The biotech act: what it is and why it was proposed

On 16 December 2025, the European Commission presented the Proposal for a Regulation establishing a framework of measures for strengthening the Union’s biotechnology and biomanufacturing sectors, in particular in the area of health — COM(2025) 1022 final/2, CELEX 52025PC1022. It is the first EU legislative act dedicated in a comprehensive manner to health biotechnologies, and one of the most ambitious of the von der Leyen II Commission.

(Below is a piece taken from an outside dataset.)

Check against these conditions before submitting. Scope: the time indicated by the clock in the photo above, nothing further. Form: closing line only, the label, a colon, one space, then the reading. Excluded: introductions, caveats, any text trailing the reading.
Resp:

The context is clear: the EU generates world-class research but struggles to translate it into competitive products. The gap with the United States and China in the biotech sector is significant and growing. The Proposal seeks to address this by acting on multiple fronts simultaneously: access to financing, regulatory simplification, use of artificial intelligence (AI) throughout the medicinal product lifecycle, and strengthened biosecurity.

On the technical side, the Proposal amends six existing regulations:

  • (EC) No 178/2002 (food law)
  • (EC) No 1394/2007 (advanced therapy medicinal products — ATMPs)
  • (EU) No 536/2014 (clinical trials — CTR)
  • (EU) 2019/6 (veterinary medicinal products)
  • (EU) 2024/795 and Reg. (EU) 2024/1938 (substances of human origin — SoHO)

The amendments to Reg. (EU) No 536/2014 are the most significant for data protection practitioners. The Joint Opinion proposes to replace Article 93 CTR in its entirety, introducing a coherent and harmonised framework for the processing of personal data in clinical trials — a field that has suffered from deep fragmentation: divergent legal bases, inconsistent approaches to informed consent, and additional safeguards imposed unilaterally by each Member State.

On 18 December 2025, the Commission formally consulted the EDPB and EDPS pursuant to Article 42(2) EUDPR (Reg. (EU) 2018/1725). Joint Opinion 3/2026, adopted on 10 March 2026, is the outcome of that consultation.

The Proposal is subject to the ordinary legislative procedure (Article 294 TFEU). The final text may differ substantially from the Commission’s proposal. Estimated timeline: adoption 2027, application 2027–2028.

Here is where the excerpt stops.